What to produce :: Retype every line of the material below, keeping each one unchanged.

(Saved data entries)

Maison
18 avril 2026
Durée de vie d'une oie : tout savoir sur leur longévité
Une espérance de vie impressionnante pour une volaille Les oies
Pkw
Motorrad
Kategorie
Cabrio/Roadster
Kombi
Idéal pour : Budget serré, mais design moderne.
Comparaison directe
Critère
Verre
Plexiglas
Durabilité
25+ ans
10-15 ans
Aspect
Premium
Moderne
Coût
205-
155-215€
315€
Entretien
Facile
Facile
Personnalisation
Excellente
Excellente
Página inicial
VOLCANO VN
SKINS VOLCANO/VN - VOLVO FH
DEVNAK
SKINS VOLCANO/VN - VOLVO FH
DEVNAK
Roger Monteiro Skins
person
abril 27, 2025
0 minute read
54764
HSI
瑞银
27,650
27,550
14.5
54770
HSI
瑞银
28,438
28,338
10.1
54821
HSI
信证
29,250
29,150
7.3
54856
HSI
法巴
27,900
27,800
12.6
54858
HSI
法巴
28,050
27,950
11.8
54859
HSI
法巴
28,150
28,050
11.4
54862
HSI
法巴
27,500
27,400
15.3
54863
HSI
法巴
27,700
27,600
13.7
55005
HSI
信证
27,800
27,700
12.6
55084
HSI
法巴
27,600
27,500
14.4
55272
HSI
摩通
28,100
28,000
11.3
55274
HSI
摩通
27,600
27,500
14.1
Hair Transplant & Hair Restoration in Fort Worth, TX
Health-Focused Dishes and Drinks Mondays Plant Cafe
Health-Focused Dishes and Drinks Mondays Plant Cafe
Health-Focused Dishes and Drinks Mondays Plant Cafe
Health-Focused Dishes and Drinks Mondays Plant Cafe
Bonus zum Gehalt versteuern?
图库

Answer section ::
Maison
18 avril 2026
Durée de vie d'une oie : tout savoir sur leur longévité
Une espérance de vie impressionnante pour une volaille Les oies
Pkw
Motorrad
Kategorie
Cabrio/Roadster
Kombi
Idéal pour : Budget serré, mais design moderne.
Comparaison directe
Critère
Verre
Plexiglas
Durabilité
25+ ans
10-15 ans
Aspect
Premium
Moderne
Coût
205-
155-215€
315€
Entretien
Facile
Facile
Personnalisation
Excellente
Excellente
Página inicial
VOLCANO VN
SKINS VOLCANO/VN - VOLVO FH
DEVNAK
SKINS VOLCANO/VN - VOLVO FH
DEVNAK
Roger Monteiro Skins
person
abril 27, 2025
0 minute read
54764
HSI
瑞银
27,650
27,550
14.5
54770
HSI
瑞银
28,438
28,338
10.1
54821
HSI
信证
29,250
29,150
7.3
54856
HSI
法巴
27,900
27,800
12.6
54858
HSI
法巴
28,050
27,950
11.8
54859
HSI
法巴
28,150
28,050
11.4
54862
HSI
法巴
27,500
27,400
15.3
54863
HSI
法巴
27,700
27,600
13.7
55005
HSI
信证
27,800
27,700
12.6
55084
HSI
法巴
27,600
27,500
14.4
55272
HSI
摩通
28,100
28,000
11.3
55274
HSI
摩通
27,600
27,500
14.1
Hair Transplant & Hair Restoration in Fort Worth, TX
Health-Focused Dishes and Drinks Mondays Plant Cafe
Health-Focused Dishes and Drinks Mondays Plant Cafe
Health-Focused Dishes and Drinks Mondays Plant Cafe
Health-Focused Dishes and Drinks Mondays Plant Cafe
Bonus zum Gehalt versteuern?
图库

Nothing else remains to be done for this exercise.